_What is required:_ Give back every line of the data below word for word, but leave the pictures out of your answer.

_Information supplied:_

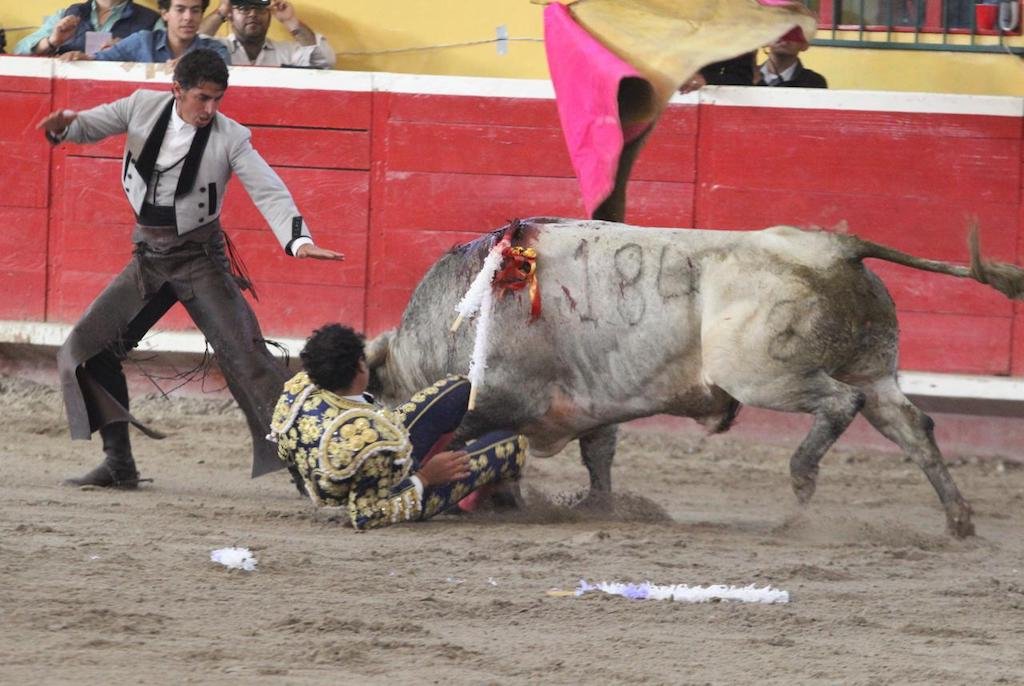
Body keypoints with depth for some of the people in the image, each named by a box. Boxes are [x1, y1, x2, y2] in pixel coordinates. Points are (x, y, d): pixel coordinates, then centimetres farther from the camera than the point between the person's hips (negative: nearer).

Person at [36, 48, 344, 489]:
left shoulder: (229, 138, -13)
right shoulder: (143, 108, -5)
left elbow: (269, 192, -19)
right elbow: (88, 128, 7)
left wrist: (299, 240, -37)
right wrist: (64, 125, -19)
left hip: (200, 259, -4)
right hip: (148, 259, 4)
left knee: (245, 357, -16)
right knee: (85, 350, 1)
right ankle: (119, 464, 10)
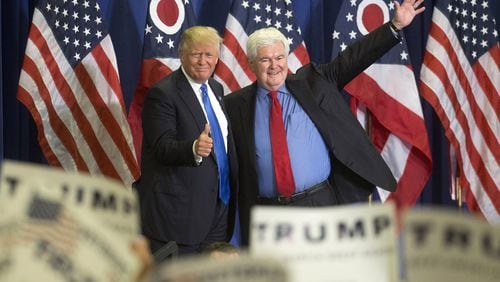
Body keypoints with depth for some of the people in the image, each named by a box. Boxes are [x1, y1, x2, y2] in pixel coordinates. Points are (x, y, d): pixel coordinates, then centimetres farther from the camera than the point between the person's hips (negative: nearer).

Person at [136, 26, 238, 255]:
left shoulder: (216, 89, 14)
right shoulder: (162, 94, -11)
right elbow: (162, 147, -20)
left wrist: (232, 188, 16)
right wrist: (193, 149, -39)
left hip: (219, 206, 8)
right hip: (179, 208, -7)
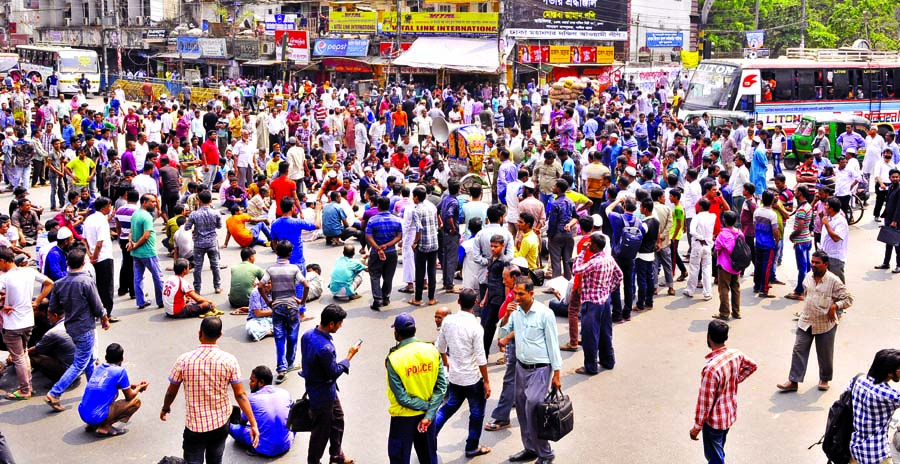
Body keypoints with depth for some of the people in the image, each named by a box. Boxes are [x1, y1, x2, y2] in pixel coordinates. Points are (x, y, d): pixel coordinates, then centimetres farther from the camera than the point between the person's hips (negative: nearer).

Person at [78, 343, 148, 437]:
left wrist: (135, 385, 35)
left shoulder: (98, 368, 11)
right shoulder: (120, 371, -9)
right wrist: (139, 388, 24)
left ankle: (93, 425, 15)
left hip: (82, 414, 7)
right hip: (98, 417, -7)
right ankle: (104, 428, -5)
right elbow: (129, 396, 3)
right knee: (136, 402, 5)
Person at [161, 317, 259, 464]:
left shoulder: (184, 360, -14)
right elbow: (240, 395, -11)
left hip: (194, 425, -2)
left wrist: (165, 408, 20)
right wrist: (253, 424, -6)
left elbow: (171, 392, -1)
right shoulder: (229, 360, -12)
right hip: (221, 424, 2)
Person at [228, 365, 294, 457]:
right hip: (286, 446, 4)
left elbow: (242, 423, 6)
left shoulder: (252, 399, -13)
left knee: (232, 427, 14)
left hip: (264, 450, -4)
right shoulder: (285, 393, -3)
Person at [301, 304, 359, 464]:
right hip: (323, 395, -9)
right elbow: (334, 373, -24)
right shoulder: (325, 348, -36)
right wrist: (349, 356, -14)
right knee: (321, 431, 11)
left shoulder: (308, 334, -8)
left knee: (338, 419, 25)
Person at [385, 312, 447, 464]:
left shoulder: (394, 359, -21)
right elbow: (442, 386, -11)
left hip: (404, 416, -4)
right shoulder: (432, 350, -9)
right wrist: (429, 415, -13)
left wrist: (426, 406, -8)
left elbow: (401, 398, -20)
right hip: (427, 413, 4)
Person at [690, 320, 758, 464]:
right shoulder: (736, 354, -12)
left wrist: (697, 427, -13)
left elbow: (705, 402, -26)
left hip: (715, 419, -7)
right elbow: (752, 366, 13)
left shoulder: (711, 368, -34)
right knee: (719, 450, 28)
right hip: (731, 413, 7)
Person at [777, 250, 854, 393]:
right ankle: (793, 381, 5)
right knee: (799, 350, 1)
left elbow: (849, 299, -11)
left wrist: (835, 306, -23)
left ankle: (824, 379, 33)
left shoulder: (833, 281, -14)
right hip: (806, 322, 4)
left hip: (826, 324, -4)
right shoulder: (808, 277, 3)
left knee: (825, 353, 11)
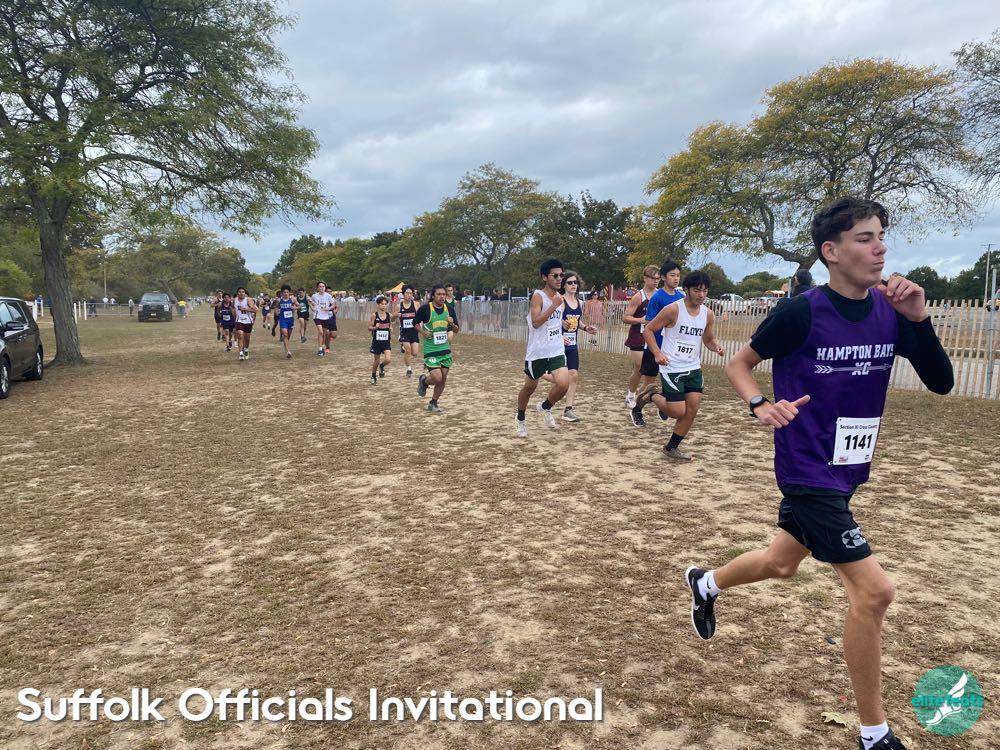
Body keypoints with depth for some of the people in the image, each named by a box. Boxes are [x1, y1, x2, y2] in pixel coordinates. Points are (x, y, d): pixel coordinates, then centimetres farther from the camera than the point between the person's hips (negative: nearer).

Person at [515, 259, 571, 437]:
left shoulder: (559, 297, 10)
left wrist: (563, 324, 13)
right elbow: (536, 322, -24)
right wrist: (554, 306, -26)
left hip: (557, 351, 5)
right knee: (530, 386, 12)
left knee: (564, 384, -15)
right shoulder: (538, 295, -12)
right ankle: (519, 419, 36)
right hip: (537, 351, -5)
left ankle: (545, 408, 15)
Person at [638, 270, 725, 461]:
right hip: (672, 369, -6)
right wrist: (657, 353, -20)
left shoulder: (708, 314, 3)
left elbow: (708, 339, 17)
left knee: (692, 409, 1)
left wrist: (716, 347, -7)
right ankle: (651, 396, 22)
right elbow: (648, 330, -8)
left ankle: (671, 448, 17)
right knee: (678, 412, -8)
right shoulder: (673, 310, -13)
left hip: (694, 369, 6)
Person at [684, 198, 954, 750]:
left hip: (846, 469, 7)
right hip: (808, 470, -7)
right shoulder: (801, 313, -16)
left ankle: (705, 583, 53)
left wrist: (919, 320, -17)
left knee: (782, 562, 23)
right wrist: (761, 406, -23)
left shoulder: (891, 311, 0)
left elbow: (941, 383, -3)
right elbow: (738, 362, -4)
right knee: (873, 590, -9)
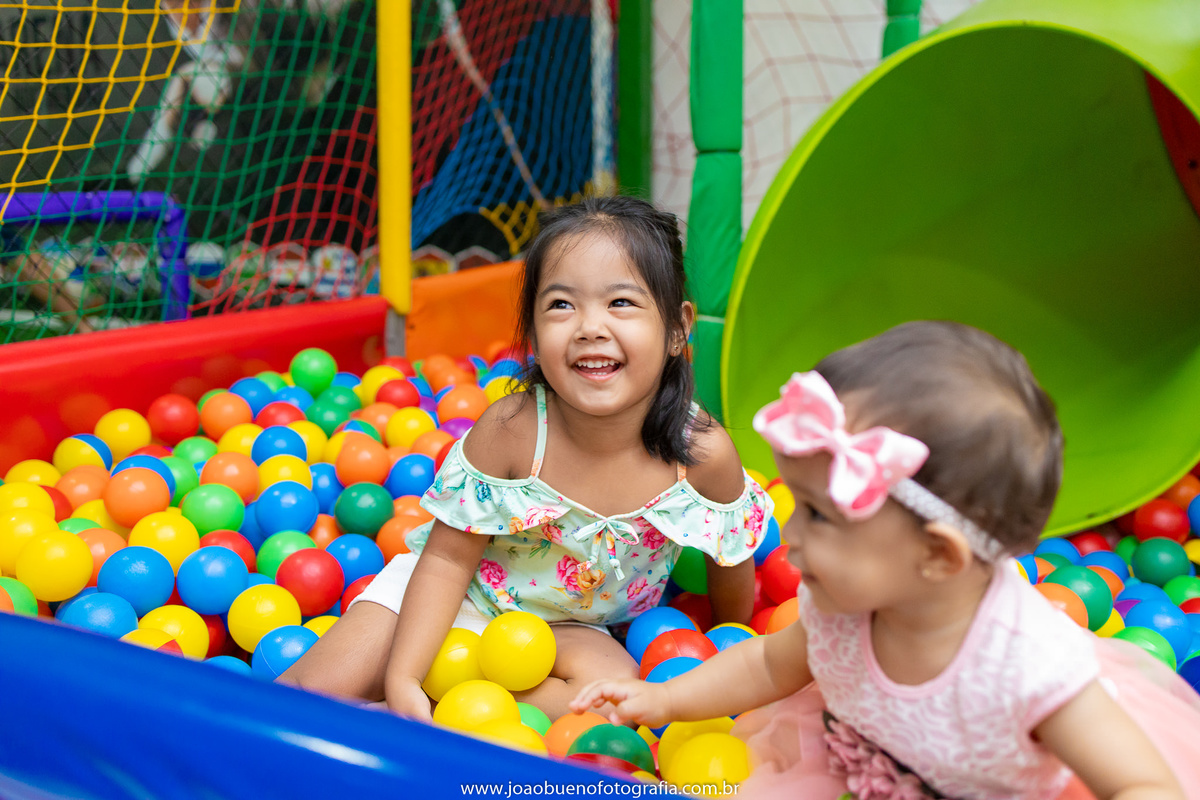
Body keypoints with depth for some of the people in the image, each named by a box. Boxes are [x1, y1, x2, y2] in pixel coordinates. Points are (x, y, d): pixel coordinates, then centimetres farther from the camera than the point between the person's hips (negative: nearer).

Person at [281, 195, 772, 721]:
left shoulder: (704, 455, -26)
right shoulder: (509, 429, -28)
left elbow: (732, 565, -5)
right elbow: (449, 556, -19)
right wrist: (402, 681, -27)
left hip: (568, 626, 2)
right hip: (460, 594, -1)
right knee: (323, 687, -17)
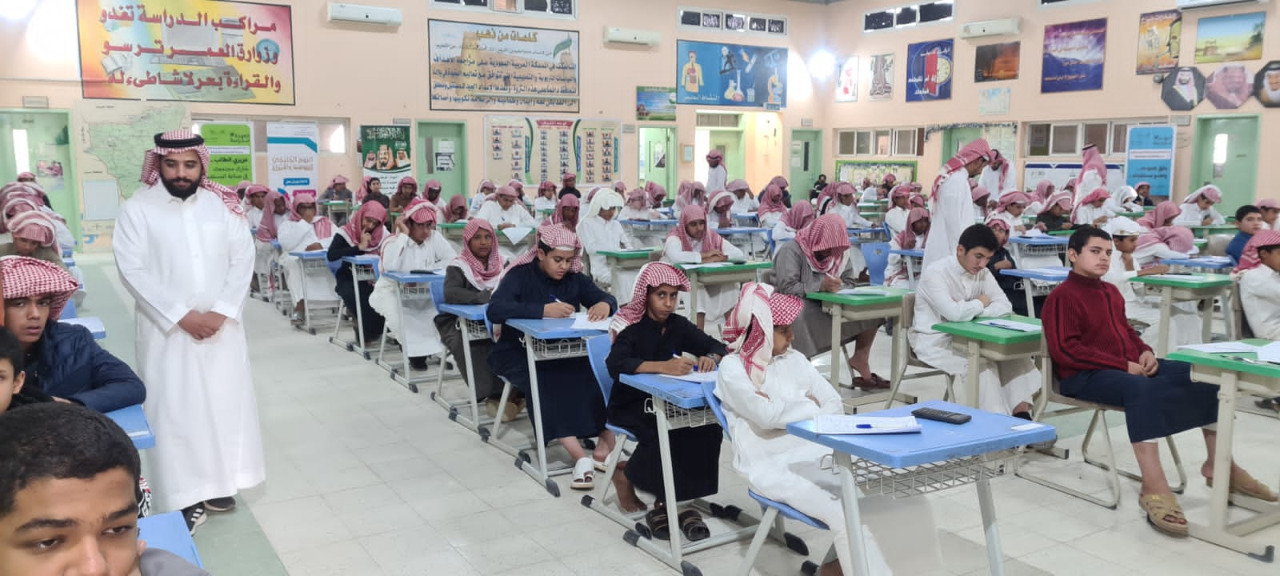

_Completed exercise:_
Body keypoints with depth for some of the people in the image, each named by a box. Boxes are [x1, y1, x2, y2] in pixel coordinates. Points are (x, y, d): pixel coordinates, then centimetres farther from the camera than the point between the person's hips (negative: nearer).

Person at [36, 48, 344, 489]:
left shoulder: (229, 138, -13)
right shoulder: (143, 108, -5)
left elbow: (269, 192, -19)
right elbow: (88, 128, 7)
left wrist: (299, 240, -37)
right wrist: (64, 125, -19)
left hip: (200, 259, -4)
right hip: (148, 259, 4)
left knee: (245, 357, -16)
right knee: (85, 350, 1)
right ankle: (119, 464, 10)
Body keypoints with depth for some of the people in the image, each named by a box. Boxes are [x1, y1, x2, y2] in pixel coordinates. Points are (x, y, d): pixel coordinates, then centimetres farther from the camera than the point between the person's hips (negative: nearer).

Person at [136, 26, 238, 255]:
left shoulder: (216, 89, 14)
right shoulder: (162, 94, -11)
right elbow: (162, 147, -20)
left wrist: (232, 188, 16)
right wrist: (193, 149, -39)
left hip: (219, 206, 8)
right hip: (179, 208, -7)
Body keypoints with depth for some of the people in the image, each named by a box. Boxes are [x1, y1, x2, y2] in pixel coordinates. Points are (x, y, d): pixel coordinates, then centimetres farther from the camera than the point between the person's hips (negative: nearer).

Person at [78, 343, 148, 437]:
left wrist: (135, 385, 35)
left shoulder: (98, 368, 11)
right shoulder: (120, 371, -9)
right wrist: (139, 388, 24)
left ankle: (93, 425, 15)
left hip: (82, 414, 7)
right hip: (98, 417, -7)
right ankle: (104, 428, -5)
right elbow: (129, 396, 3)
right knee: (136, 402, 5)
Person at [161, 317, 259, 464]:
left shoulder: (184, 360, -14)
right elbow: (240, 395, -11)
left hip: (194, 425, -2)
left wrist: (165, 408, 20)
right wrist: (253, 424, -6)
left elbow: (171, 392, -1)
right shoulder: (229, 360, -12)
right hip: (221, 424, 2)
Person at [228, 365, 294, 457]:
right hip: (286, 446, 4)
left elbow: (242, 423, 6)
left shoulder: (252, 399, -13)
left knee: (232, 427, 14)
left hip: (264, 450, -4)
right shoulder: (285, 393, -3)
Person at [301, 304, 359, 464]:
right hip: (323, 395, -9)
right elbow: (334, 373, -24)
right shoulder: (325, 348, -36)
right wrist: (349, 356, -14)
right knee: (321, 431, 11)
left shoulder: (308, 334, -8)
left knee: (338, 419, 25)
Person at [385, 312, 447, 464]:
left shoulder: (394, 359, -21)
right elbow: (442, 386, -11)
left hip: (404, 416, -4)
right shoulder: (432, 350, -9)
right wrist: (429, 415, -13)
left wrist: (426, 406, -8)
left elbow: (401, 398, -20)
right hip: (427, 413, 4)
Person at [690, 320, 758, 464]:
right shoulder: (736, 354, -12)
left wrist: (697, 427, -13)
left elbow: (705, 402, -26)
left hip: (715, 419, -7)
right elbow: (752, 366, 13)
left shoulder: (711, 368, -34)
right knee: (719, 450, 28)
right hip: (731, 413, 7)
Person at [777, 250, 854, 393]:
right ankle: (793, 381, 5)
right knee: (799, 350, 1)
left elbow: (849, 299, -11)
left wrist: (835, 306, -23)
left ankle: (824, 379, 33)
left shoulder: (833, 281, -14)
right hip: (806, 322, 4)
left hip: (826, 324, -4)
right shoulder: (808, 277, 3)
left knee: (825, 353, 11)
Body keypoints with depth for some of the people in the image, each named by a box. Boxes are [x1, y1, x2, y2] in pixel coordinates. Points are (x, y, d): pixel coordinates, then centimetres farther from the camera than the point between the person's hips (negative: nearer).

Person at [515, 259, 571, 437]:
left shoulder: (559, 297, 10)
left wrist: (563, 324, 13)
right elbow: (536, 322, -24)
right wrist: (554, 306, -26)
left hip: (557, 351, 5)
right knee: (530, 386, 12)
left knee: (564, 384, -15)
right shoulder: (538, 295, -12)
right ankle: (519, 419, 36)
right hip: (537, 351, -5)
left ankle: (545, 408, 15)
Person at [638, 270, 725, 461]:
right hip: (672, 369, -6)
right wrist: (657, 353, -20)
left shoulder: (708, 314, 3)
left elbow: (708, 339, 17)
left knee: (692, 409, 1)
left wrist: (716, 347, -7)
right ankle: (651, 396, 22)
right elbow: (648, 330, -8)
left ankle: (671, 448, 17)
right knee: (678, 412, -8)
right shoulder: (673, 310, -13)
left hip: (694, 369, 6)
Person at [684, 198, 954, 750]:
left hip: (846, 469, 7)
right hip: (808, 470, -7)
right shoulder: (801, 313, -16)
left ankle: (705, 583, 53)
left wrist: (919, 320, -17)
left knee: (782, 562, 23)
right wrist: (761, 406, -23)
left shoulder: (891, 311, 0)
left elbow: (941, 383, -3)
right elbow: (738, 362, -4)
right knee: (873, 590, -9)
Body keypoints with depth for some of the people in the image, each named by a box. Boxes are [x1, y1, x2, y2] in pixel coordinates. Points are (x, y, d): pixel coordinates, then centimetres farther from the camera than the point between the person's hips (negative: nearer).

Person at [281, 195, 772, 721]:
left shoulder: (704, 455, -26)
right shoulder: (509, 429, -28)
left elbow: (732, 565, -5)
right elbow: (449, 556, -19)
right wrist: (402, 681, -27)
left hip: (568, 626, 2)
right hip: (460, 594, -1)
right knee: (323, 687, -17)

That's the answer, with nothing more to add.